- _Exercise directions_
With all pictures omitted, return verbatim the lines from the beginning of the records below through the line containing "экрана; источник откуда".

- _Page images and extracted text_
++++++++++

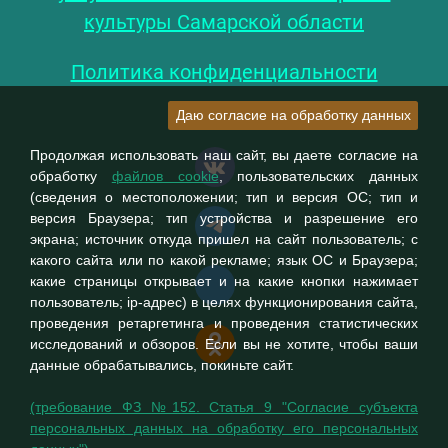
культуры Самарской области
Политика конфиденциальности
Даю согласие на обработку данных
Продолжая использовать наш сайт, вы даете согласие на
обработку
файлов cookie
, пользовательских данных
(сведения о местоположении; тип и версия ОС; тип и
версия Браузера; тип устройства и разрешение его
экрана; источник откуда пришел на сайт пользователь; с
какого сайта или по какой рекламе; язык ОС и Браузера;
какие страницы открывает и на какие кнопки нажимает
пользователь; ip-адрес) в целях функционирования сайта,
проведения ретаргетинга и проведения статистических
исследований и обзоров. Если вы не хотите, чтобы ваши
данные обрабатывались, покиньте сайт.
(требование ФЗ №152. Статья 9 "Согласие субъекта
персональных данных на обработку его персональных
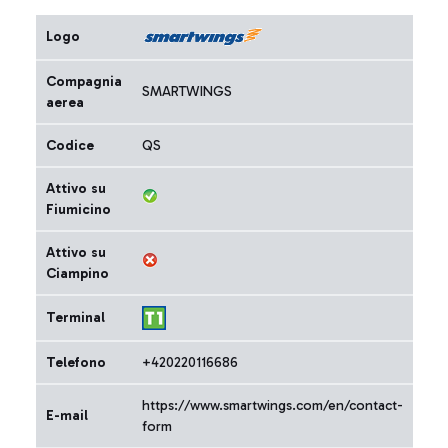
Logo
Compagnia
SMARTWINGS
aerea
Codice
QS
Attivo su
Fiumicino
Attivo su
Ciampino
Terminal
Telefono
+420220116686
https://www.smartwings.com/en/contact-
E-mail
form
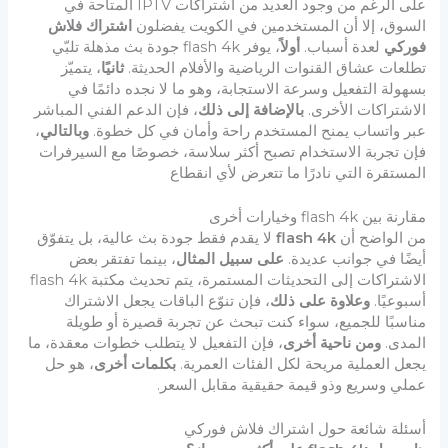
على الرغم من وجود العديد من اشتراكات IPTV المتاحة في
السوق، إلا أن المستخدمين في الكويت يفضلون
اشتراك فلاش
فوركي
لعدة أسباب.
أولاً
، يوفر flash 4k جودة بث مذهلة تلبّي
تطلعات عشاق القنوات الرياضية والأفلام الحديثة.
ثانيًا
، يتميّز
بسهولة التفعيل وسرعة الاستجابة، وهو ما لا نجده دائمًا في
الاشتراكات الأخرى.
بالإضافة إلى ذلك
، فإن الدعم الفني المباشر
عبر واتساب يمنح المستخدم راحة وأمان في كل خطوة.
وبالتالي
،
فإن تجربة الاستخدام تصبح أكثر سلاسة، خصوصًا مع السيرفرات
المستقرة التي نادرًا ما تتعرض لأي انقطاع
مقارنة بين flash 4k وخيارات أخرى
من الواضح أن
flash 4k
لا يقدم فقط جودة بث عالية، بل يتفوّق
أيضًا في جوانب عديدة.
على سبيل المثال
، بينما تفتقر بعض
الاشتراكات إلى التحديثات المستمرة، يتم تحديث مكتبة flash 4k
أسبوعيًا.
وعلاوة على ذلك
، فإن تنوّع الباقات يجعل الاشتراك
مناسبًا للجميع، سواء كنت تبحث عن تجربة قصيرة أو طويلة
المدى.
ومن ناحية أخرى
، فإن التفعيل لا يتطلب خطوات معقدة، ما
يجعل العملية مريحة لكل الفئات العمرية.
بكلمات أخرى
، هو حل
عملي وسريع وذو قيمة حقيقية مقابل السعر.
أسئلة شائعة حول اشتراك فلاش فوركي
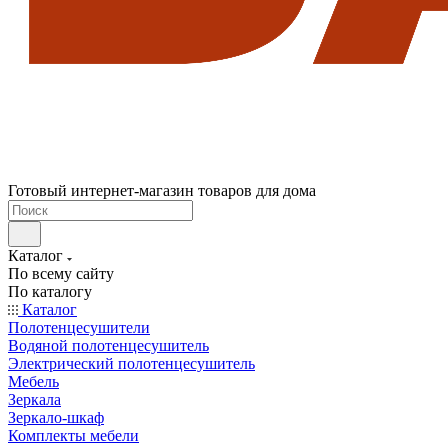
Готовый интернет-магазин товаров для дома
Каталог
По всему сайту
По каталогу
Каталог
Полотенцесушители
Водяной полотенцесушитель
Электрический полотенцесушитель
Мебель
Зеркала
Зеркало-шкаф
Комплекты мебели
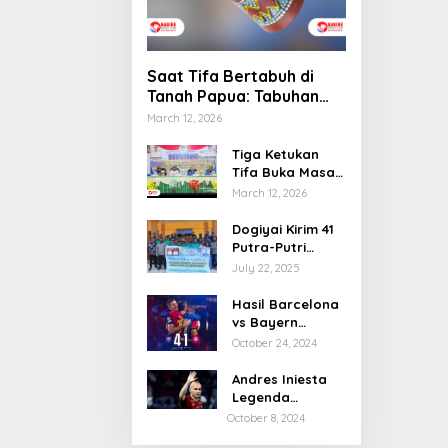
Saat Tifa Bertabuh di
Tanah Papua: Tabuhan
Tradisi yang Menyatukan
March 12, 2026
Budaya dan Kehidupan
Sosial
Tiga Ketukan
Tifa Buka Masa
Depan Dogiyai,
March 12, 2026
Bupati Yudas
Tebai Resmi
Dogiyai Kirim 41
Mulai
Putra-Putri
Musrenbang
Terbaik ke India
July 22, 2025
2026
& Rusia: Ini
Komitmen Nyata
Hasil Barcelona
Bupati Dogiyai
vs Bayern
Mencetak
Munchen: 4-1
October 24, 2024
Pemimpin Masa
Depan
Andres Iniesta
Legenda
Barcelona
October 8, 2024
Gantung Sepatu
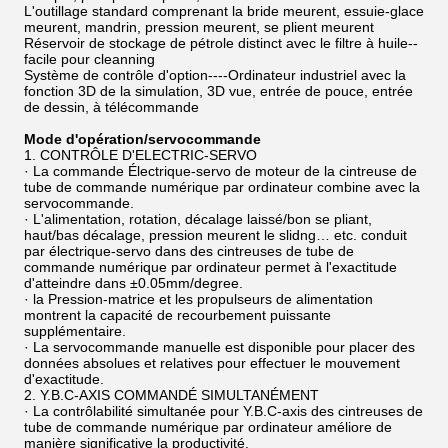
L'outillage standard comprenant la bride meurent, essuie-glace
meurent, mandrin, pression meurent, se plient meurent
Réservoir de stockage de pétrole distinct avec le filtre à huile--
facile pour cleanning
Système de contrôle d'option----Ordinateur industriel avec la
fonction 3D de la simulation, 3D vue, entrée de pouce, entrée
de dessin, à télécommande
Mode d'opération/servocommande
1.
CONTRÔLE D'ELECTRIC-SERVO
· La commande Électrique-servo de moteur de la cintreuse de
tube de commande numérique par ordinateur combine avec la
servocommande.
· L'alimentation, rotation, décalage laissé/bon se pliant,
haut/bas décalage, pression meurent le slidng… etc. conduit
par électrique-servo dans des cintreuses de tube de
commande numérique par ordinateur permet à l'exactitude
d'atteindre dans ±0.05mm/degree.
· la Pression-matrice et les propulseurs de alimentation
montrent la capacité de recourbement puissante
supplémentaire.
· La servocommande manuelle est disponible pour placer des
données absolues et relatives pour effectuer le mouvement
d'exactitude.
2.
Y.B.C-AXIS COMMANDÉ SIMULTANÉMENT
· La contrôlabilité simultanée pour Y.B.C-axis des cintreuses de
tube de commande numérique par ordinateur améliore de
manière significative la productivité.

++++++++++

- _Solution to this problem_
культуры Самарской области
Политика конфиденциальности
Даю согласие на обработку данных
Продолжая использовать наш сайт, вы даете согласие на
обработку
файлов cookie
, пользовательских данных
(сведения о местоположении; тип и версия ОС; тип и
версия Браузера; тип устройства и разрешение его
экрана; источник откуда пришел на сайт пользователь; с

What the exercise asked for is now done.